Broader Industry Response and Future Implications
The cybersecurity industry responded swiftly to the ‘wp2shell’ disclosure. Cloudflare’s rapid deployment of WAF rules provides an immediate layer of protection for its users, automatically filtering malicious traffic attempting to exploit the vulnerability. Security vendors like Rapid7 confirmed that authenticated checks for its InsightVM and Nexpose platforms would be available by July 20, allowing organizations to scan their assets for the vulnerability.
As of July 18, the vulnerability had not yet appeared on CISA’s Known Exploited Vulnerabilities (KEV) catalog. Inclusion in the KEV catalog signifies confirmed active exploitation in the wild, which this vulnerability had not yet seen at the time of the report. However, this absence offers only "thinner comfort than it reads," given the public PoC and the history of mass exploitation in the WordPress ecosystem.
Mass exploitation of WordPress vulnerabilities has unfortunately become a common occurrence. Prior to this event, the "WP-SHELLSTORM" campaign, for instance, leveraged a caching-plugin flaw (already public and patched) to compromise over 17,000 sites. That particular bug, however, required a non-default setting to be exploitable. ‘wp2shell’ is arguably more dangerous: it is a core vulnerability, works on default settings, and now has a public exploit. This combination creates a perfect storm for potential widespread compromise.
For the WordPress ecosystem, this incident underscores several critical challenges:
- The Scale of the Attack Surface: With WordPress powering over 43% of all websites, any core vulnerability has massive implications.
- The Open-Source Dilemma: While transparency is a cornerstone of open-source development, the publication of patches often immediately provides a "map to the bug," accelerating exploit development. The race then becomes about how quickly patches can reach sites versus how quickly attackers can weaponize the information.

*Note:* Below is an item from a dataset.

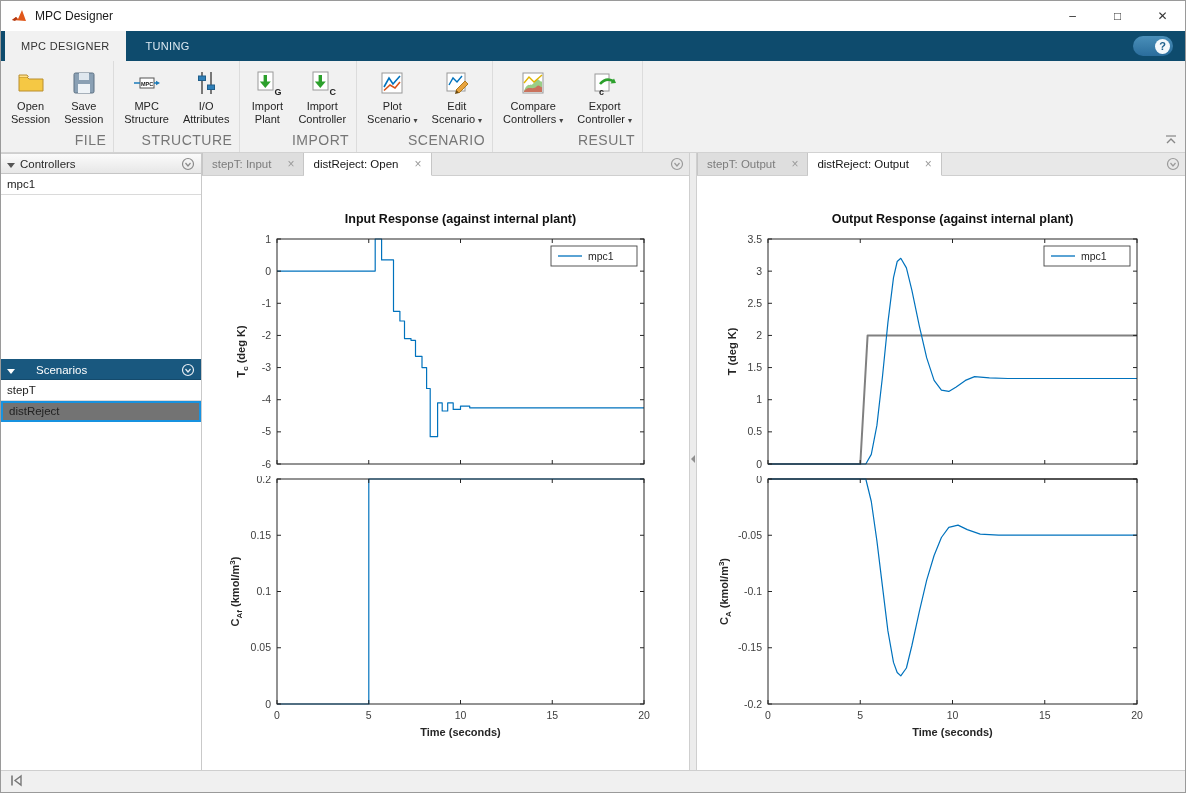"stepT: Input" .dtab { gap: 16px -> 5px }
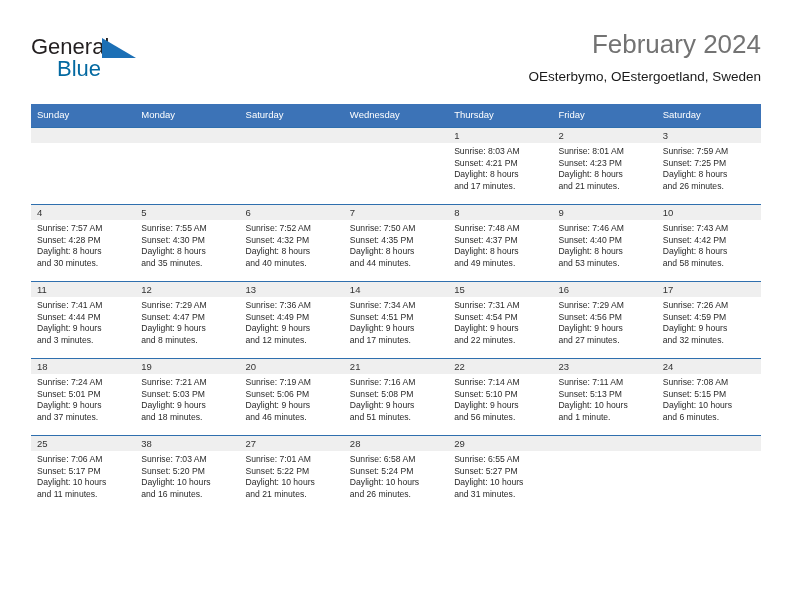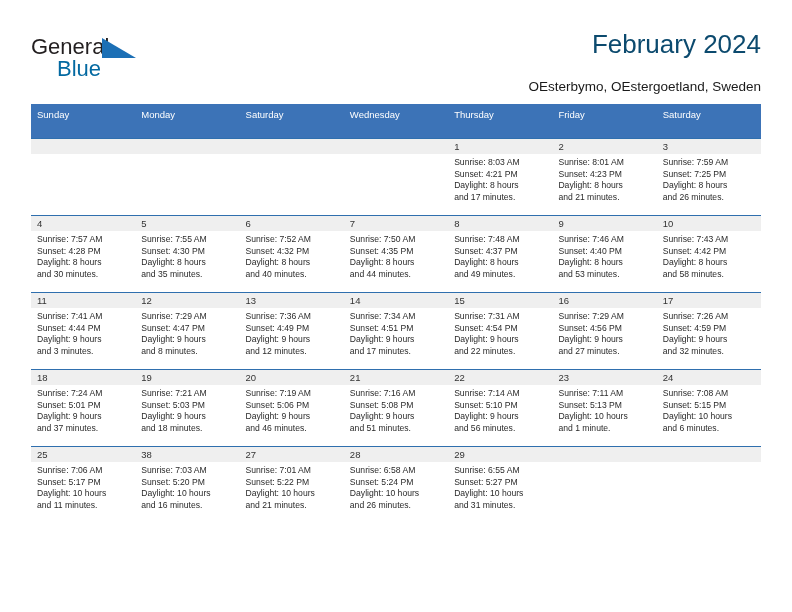"February 2024" .cal-title { color: #0c4a6e -> #737373 }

- User Responsibility: Despite forced updates, the onus remains on individual site administrators to verify their update status, understand their specific configurations (like persistent object caches), and maintain ongoing security vigilance.
- Continuous Security Investment: This event will likely prompt WordPress core developers to redouble efforts in security audits, code reviews, and bug bounty programs to proactively identify and fix vulnerabilities before they can be exploited.
In conclusion, the ‘wp2shell’ vulnerability represents a significant security event for the internet. Its critical nature, ease of exploitation via anonymous access, and presence in WordPress core necessitate immediate action from site administrators worldwide. While WordPress has pulled the lever hard on forced updates, the availability of a public exploit means the battle is now a race against time. The future memory of ‘wp2shell’ will hinge on which curve proves steeper: the widespread adoption of patches or the inevitable surge in malicious scan traffic targeting batch/v1 endpoints.